Read about the two steps that could contribute to development of sustainable cultural relations and scientific cooperation
In the past, relations between Serbia and Germany have often been complex. They depended on the given political and social situation in both countries and moved from valuable interaction to misunderstanding, conflict and war.
Did you know… that first diplomatic encounter between Serbia and Germany occurred 820 years ago, when Stefan Nemanja welcomed Friedrich Barbarossa, who was making a brief rest on his way towards the Crusade?
…that among Tsar Dušan’s bodyguards were those of German origin – «alemans», and that one of them, Palman Bracht, was even awarded the title of their Captain?
…that one of first German schools abroad was established in Belgrade, and that in 1829 Paul Werner was appointed as its first principal?
…that from 1885 until 1914 110 Serbs gained academic degrees at German universities?
Cultural multidimensionality of Serbia remained always attractive, yet was difficult to understand and – at times – looked even intimidating to Germans.
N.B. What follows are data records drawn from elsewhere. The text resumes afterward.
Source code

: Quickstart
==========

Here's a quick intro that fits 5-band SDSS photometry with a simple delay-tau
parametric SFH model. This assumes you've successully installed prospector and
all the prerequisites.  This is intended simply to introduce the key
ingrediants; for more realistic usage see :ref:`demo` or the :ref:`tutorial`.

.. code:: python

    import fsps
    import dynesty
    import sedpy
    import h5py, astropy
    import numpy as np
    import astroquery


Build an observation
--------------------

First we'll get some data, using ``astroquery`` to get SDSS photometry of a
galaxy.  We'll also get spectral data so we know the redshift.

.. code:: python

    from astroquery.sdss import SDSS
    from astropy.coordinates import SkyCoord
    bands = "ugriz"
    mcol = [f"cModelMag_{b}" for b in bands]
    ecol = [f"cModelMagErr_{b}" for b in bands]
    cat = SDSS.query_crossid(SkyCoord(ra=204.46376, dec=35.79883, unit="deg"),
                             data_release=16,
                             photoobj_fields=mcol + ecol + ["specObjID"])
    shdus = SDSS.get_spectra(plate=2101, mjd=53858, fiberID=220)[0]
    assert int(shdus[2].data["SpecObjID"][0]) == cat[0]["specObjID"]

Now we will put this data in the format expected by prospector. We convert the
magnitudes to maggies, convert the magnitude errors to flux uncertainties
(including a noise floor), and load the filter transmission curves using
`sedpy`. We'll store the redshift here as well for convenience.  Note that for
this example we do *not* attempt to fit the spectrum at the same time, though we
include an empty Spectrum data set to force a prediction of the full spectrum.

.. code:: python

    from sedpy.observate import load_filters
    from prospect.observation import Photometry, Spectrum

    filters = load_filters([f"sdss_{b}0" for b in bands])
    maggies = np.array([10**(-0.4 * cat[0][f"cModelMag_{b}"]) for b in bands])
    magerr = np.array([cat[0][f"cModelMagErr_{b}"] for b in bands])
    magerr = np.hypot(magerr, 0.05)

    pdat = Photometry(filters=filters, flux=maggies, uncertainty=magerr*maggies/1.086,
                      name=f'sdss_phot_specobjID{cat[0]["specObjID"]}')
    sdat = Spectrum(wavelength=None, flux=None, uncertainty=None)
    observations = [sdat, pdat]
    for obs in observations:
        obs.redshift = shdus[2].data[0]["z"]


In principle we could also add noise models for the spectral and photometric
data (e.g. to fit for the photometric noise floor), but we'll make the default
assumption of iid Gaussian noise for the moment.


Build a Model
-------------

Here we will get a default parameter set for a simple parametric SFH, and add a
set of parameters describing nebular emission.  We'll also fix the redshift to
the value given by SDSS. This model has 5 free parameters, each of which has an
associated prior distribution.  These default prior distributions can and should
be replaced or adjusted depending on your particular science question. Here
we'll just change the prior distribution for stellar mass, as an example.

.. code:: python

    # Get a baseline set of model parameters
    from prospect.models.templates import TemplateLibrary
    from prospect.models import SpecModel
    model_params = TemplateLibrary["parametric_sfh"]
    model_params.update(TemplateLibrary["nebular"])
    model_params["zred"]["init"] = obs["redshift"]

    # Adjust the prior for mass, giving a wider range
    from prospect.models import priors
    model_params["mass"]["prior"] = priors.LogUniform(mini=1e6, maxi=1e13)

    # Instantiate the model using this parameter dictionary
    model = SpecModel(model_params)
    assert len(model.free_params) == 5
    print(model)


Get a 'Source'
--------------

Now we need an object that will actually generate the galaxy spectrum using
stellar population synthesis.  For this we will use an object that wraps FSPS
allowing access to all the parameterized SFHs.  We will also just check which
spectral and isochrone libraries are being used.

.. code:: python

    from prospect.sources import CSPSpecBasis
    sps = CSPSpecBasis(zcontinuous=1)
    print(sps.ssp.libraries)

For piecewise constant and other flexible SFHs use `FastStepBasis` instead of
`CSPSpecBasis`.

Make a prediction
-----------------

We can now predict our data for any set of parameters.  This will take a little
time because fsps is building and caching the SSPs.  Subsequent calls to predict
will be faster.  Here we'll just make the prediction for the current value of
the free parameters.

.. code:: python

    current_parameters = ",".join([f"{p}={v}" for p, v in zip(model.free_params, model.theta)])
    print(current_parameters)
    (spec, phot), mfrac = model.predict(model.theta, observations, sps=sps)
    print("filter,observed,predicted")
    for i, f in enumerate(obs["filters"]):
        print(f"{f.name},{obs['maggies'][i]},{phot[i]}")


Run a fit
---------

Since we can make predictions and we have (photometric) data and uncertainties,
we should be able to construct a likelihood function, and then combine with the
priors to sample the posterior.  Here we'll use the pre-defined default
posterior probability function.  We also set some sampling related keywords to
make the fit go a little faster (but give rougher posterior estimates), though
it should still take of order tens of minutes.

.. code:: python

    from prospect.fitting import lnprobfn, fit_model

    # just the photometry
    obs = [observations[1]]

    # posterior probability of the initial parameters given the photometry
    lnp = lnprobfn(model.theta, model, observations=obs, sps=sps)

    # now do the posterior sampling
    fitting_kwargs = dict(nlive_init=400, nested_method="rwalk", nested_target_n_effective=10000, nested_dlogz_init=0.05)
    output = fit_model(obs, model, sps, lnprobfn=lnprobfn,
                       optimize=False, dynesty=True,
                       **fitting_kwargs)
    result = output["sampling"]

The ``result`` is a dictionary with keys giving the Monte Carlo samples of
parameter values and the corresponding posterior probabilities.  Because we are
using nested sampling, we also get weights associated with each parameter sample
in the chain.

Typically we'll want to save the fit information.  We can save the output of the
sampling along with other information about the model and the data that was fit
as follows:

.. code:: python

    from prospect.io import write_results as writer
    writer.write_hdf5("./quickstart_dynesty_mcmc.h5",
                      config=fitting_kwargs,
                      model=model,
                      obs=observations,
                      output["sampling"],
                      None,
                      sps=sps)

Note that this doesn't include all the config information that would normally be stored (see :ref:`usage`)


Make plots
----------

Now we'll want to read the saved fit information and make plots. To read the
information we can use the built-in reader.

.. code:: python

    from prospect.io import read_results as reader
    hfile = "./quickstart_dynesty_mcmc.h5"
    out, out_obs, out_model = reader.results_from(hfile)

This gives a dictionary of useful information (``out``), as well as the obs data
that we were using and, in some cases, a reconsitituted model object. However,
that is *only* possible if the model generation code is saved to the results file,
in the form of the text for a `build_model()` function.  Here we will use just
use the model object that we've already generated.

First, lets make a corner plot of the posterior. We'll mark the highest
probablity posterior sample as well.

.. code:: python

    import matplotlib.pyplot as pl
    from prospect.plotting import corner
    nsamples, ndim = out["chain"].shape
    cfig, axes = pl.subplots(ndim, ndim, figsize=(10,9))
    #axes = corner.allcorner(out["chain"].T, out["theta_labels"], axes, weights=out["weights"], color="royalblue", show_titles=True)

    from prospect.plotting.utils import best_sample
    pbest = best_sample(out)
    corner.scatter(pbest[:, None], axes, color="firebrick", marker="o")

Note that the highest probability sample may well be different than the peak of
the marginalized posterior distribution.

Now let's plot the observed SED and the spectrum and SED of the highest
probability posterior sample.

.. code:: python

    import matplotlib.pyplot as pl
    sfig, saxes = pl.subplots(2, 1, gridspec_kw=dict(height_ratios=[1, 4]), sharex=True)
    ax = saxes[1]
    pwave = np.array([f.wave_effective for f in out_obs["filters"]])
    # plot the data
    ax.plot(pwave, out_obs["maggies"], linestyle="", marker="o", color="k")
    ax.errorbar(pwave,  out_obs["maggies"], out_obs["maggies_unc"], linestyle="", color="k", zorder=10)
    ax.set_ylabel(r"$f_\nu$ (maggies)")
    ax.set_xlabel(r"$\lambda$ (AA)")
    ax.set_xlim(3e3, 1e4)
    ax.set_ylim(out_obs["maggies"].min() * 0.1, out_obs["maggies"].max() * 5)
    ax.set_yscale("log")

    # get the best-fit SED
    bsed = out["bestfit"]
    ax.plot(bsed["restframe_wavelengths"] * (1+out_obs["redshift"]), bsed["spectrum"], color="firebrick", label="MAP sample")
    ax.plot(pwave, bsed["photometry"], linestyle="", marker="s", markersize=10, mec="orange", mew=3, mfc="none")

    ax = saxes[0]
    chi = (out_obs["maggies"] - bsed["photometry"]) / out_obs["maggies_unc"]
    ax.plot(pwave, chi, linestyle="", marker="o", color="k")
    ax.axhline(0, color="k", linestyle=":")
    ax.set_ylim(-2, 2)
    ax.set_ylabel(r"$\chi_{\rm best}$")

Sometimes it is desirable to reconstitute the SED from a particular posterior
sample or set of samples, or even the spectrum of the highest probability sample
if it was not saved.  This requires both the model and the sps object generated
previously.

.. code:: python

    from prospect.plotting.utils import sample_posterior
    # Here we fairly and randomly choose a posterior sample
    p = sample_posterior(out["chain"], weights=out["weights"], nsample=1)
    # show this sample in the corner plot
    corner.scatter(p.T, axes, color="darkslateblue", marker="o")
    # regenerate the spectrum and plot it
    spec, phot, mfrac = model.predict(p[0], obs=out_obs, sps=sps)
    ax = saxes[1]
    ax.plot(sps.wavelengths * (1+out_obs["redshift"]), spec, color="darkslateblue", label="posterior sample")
This is one of the reasons why Germans tend to see in Serbia a unreliable and unstable future member of the EU. Responsibility of Germany towards the Balkans was always beyond question, however, the actual degree, causes and size of responsibility for most German intellectuals, as well as public opinion in Germany remained unknown – which transformed this historical responsibility into plain (political) declarations, with little actual content defining it.
Disinterest of German intellectual elites for Serbia is currently great and it influences indirectly both political and economic relations between the two countries. Academic and scientific relations have been downgraded to personal contacts and occasional cooperation more upon insistence of Germany than expressed need of Serbia.
Intellectuals who gained their PhDs at German universities have chosen to live and work in Germany, leading us to label this cooperation more as “brain drain” or “headhunting” than anything else.
Universities in Serbia seem satisfied with being granted occasional scholarships, study trips and donations, having no plan or program to promote their own scientific accomplishments and capacities. Connections with – for scientific world – important institutions, i.e. publishing houses, institutes as well as cultural institutions of every type have, on the Serbian side, been left to individuals without any institutional coordination whatsoever and thus remain fragmented and unreliable, meaning: completely irrelevant in terms of advancing cultural cooperation between the two countries.
In one sentence, Serbs and Germans know very little one of another, although they believe how they are actually very close, only because history pitted them against each other several times before.
What is Forum Serbia-Germany?
«Forum Serbia-Germany» was registered as an association gathering individuals, companies and institutions from Serbia and Germany. Goal of this Association is to develop and further Serbian-German relations in the fields of politics, economy, culture and science.
Forum Serbia-Germany offers all interested organizations and individuals different forms of engagement and cooperation: membership for individuals and groups as well as institutions and companies. Forum also envisages honorary memberships for institutions and individuals. Forum works through its bodies: Forum’s Council, Executive Board and Friends of Forum.
Forum’s honorary members are: Ruzica Djindjic (President of the dr Zoran Djindjic Fund), Wilhelm Staudacher (Former Head of Presidential Office of the Federal Republic of Germany), and Aleksandar Vucic (First Vice-President of Government of the Republic of Serbia).
Govt. of Serbia could make two key moves, which could motivate both Germany as well as Serbia to seriously and thoroughly approach the establishment of long-term relations, above all in the fields of science and academic exchange.
- To develop German studies in Serbia,
With the goal of promoting German culture independently of the language studies, inspiring and motivating young people for both learning the language and cultural and scientific cooperation and exchange between the two countries. Germany and Serbia have written common history for many times in the past. This «faithful togetherness» remains largely unknown to younger generations.
- To open Serbian Cultural Centre in Berlin.
This might turn out to be the most important move of Serbia in its claim to «conquer» its cultural and scientific importance in Germany. Cultural Centre in Berlin should not be just another diplomatic outpost; on the contrary, with basic funds and great autonomy it could become the meeting point for both Serbian and German intellectual elite, active in acquisition of necessary funds and cooperation with institutions of interest in Germany.
By doing this, Serbia would take the lead in providing form and substance to its relations with Germany, especially in the light of its eventual accession to the EU. Simultaniously, Serbia would open its doors to German (scientific and cultural) accomplishments since WW2, seeing Germany no longer only as a great power, but a partner as well.
This post uses excerpts from the Strategy for Advancement of German-Serbian Relations, prepared by Jelena Volic-Hellbusch, Forum’s Executive Secretary and CIM Expert at BFPE; as well as anectodes from German-Serbian relations, compiled by Prof. Dr Gabriella Schubert of University of Jena.